## [Exercise aim]
When you copy the data that follows, reproduce every word exactly and leave out the images.

[Saved data entries]
↓↓↓

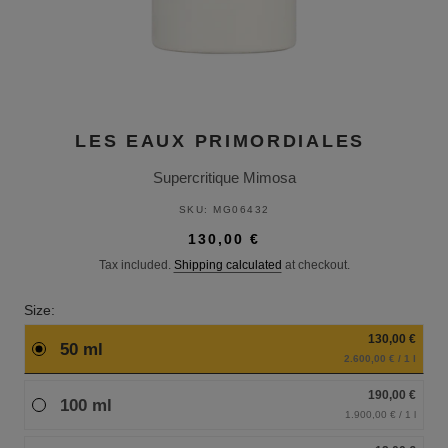
LES EAUX PRIMORDIALES
Supercritique Mimosa
SKU:
MG06432
130,00 €
Tax included.
Shipping calculated
at checkout.
Size:
130,00 €
50 ml
2.600,00 € / 1 l
190,00 €
100 ml
1.900,00 € / 1 l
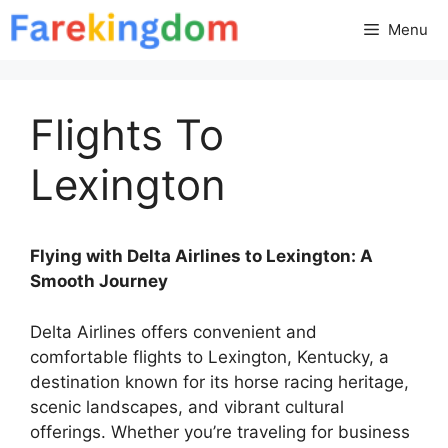
Skip
Menu
to
content
Flights To
Lexington
Flying with Delta Airlines to Lexington: A
Smooth Journey
Delta Airlines offers convenient and
comfortable flights to Lexington, Kentucky, a
destination known for its horse racing heritage,
scenic landscapes, and vibrant cultural
offerings. Whether you’re traveling for business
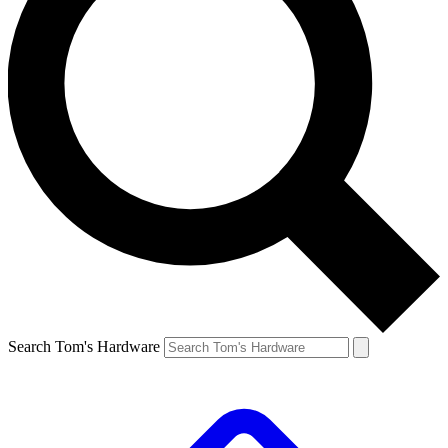
Search Tom's Hardware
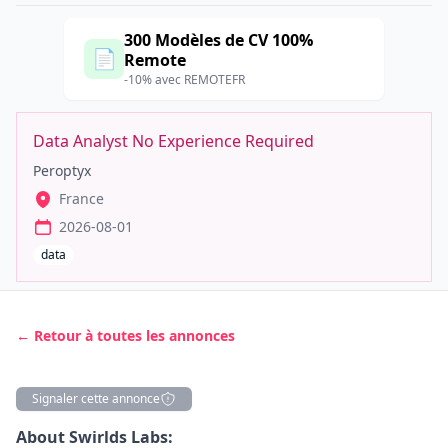
300 Modèles de CV 100%
📄
Remote
-10% avec REMOTEFR
Data Analyst No Experience Required
Peroptyx
France
2026-08-01
data
← Retour à toutes les annonces
Signaler cette annonce
Description
About Swirlds Labs:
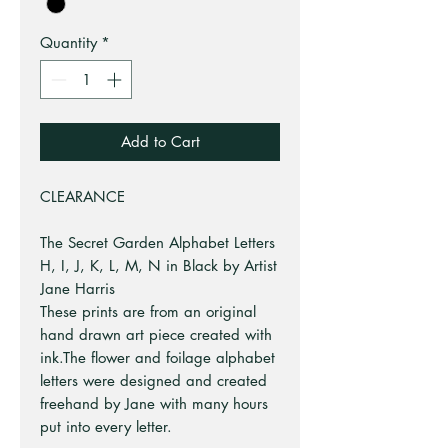
Quantity
*
Add to Cart
CLEARANCE
The Secret Garden Alphabet Letters
H, I, J, K, L, M, N in Black by Artist
Jane Harris
These prints are from an original
hand drawn art piece created with
ink.The flower and foilage alphabet
letters were designed and created
freehand by Jane with many hours
put into every letter.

↑↑↑

## [Output for this task]
LES EAUX PRIMORDIALES
Supercritique Mimosa
SKU:
MG06432
130,00 €
Tax included.
Shipping calculated
at checkout.
Size:
130,00 €
50 ml
2.600,00 € / 1 l
190,00 €
100 ml
1.900,00 € / 1 l
Skip
Menu
to
content
Flights To
Lexington
Flying with Delta Airlines to Lexington: A
Smooth Journey
Delta Airlines offers convenient and
comfortable flights to Lexington, Kentucky, a
destination known for its horse racing heritage,
scenic landscapes, and vibrant cultural
offerings. Whether you’re traveling for business
Search Tom's Hardware
300 Modèles de CV 100%
📄
Remote
-10% avec REMOTEFR
Data Analyst No Experience Required
Peroptyx
France
2026-08-01
data
← Retour à toutes les annonces
Signaler cette annonce
Description
About Swirlds Labs:
Quantity
*
Add to Cart
CLEARANCE
The Secret Garden Alphabet Letters
H, I, J, K, L, M, N in Black by Artist
Jane Harris
These prints are from an original
hand drawn art piece created with
ink.The flower and foilage alphabet
letters were designed and created
freehand by Jane with many hours
put into every letter.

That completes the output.